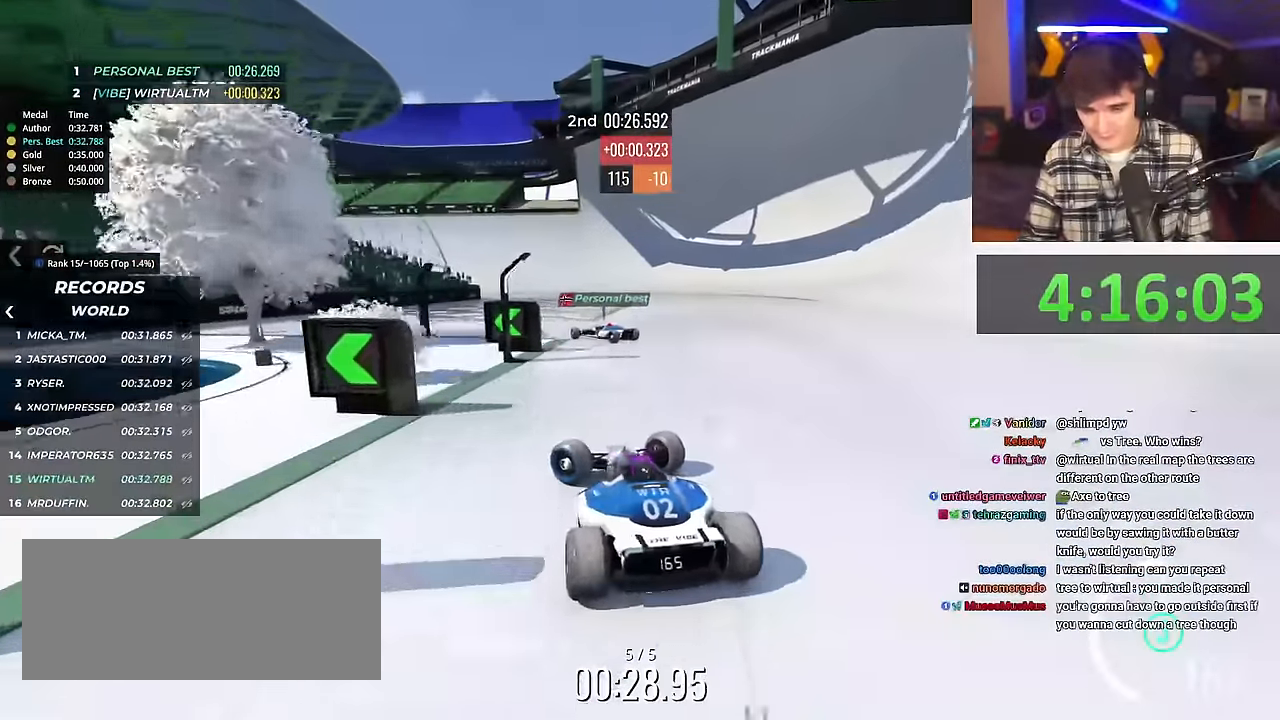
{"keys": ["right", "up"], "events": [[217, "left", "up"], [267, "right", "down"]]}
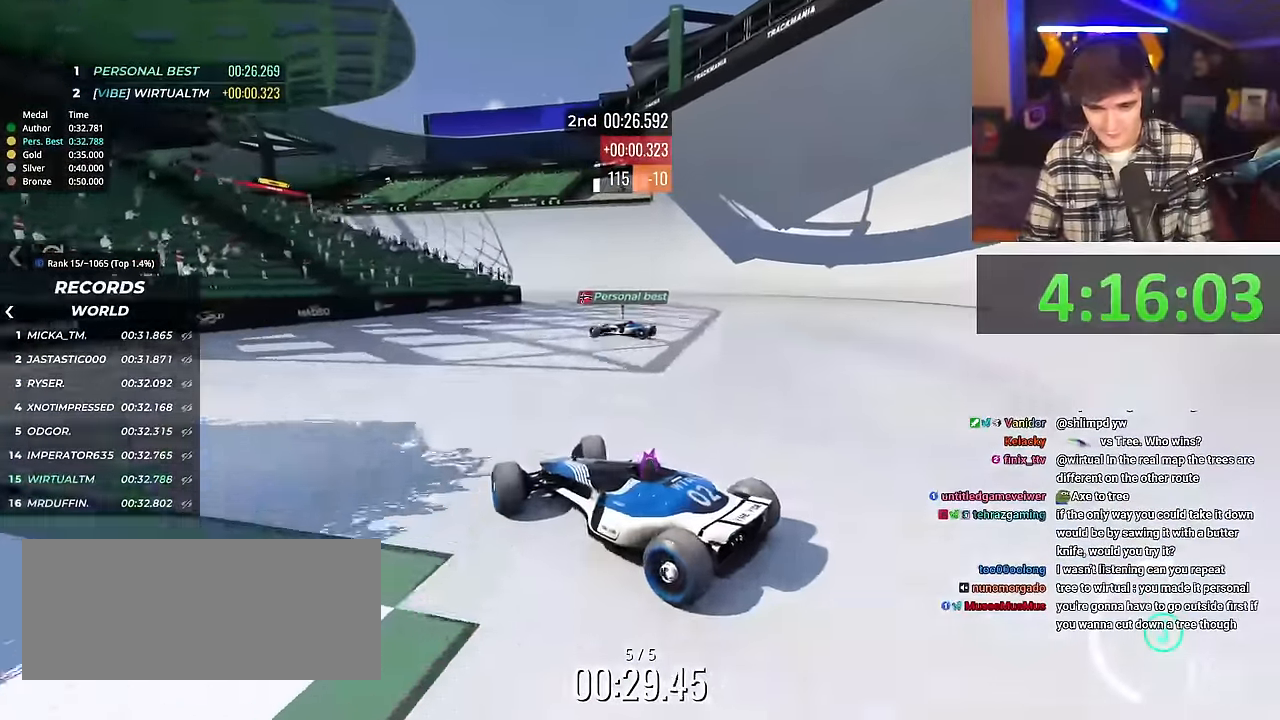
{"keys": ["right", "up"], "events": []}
################
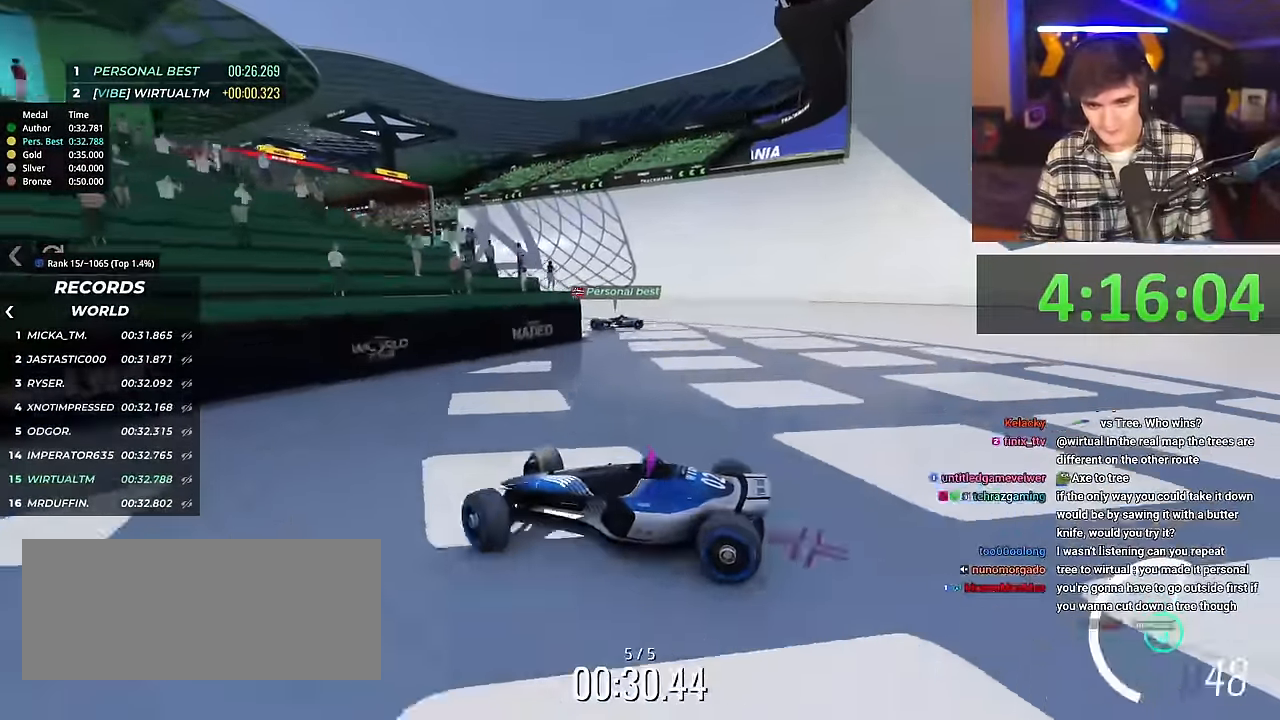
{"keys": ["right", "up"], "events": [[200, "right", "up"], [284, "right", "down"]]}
################
▶ **What you need to do**:
For the string "down", filter the data and copy out each line where it occurs.

▶ **Completed exercise**:
{"keys": ["right", "up"], "events": [[217, "left", "up"], [267, "right", "down"]]}
{"keys": ["right", "up"], "events": [[200, "right", "up"], [284, "right", "down"]]}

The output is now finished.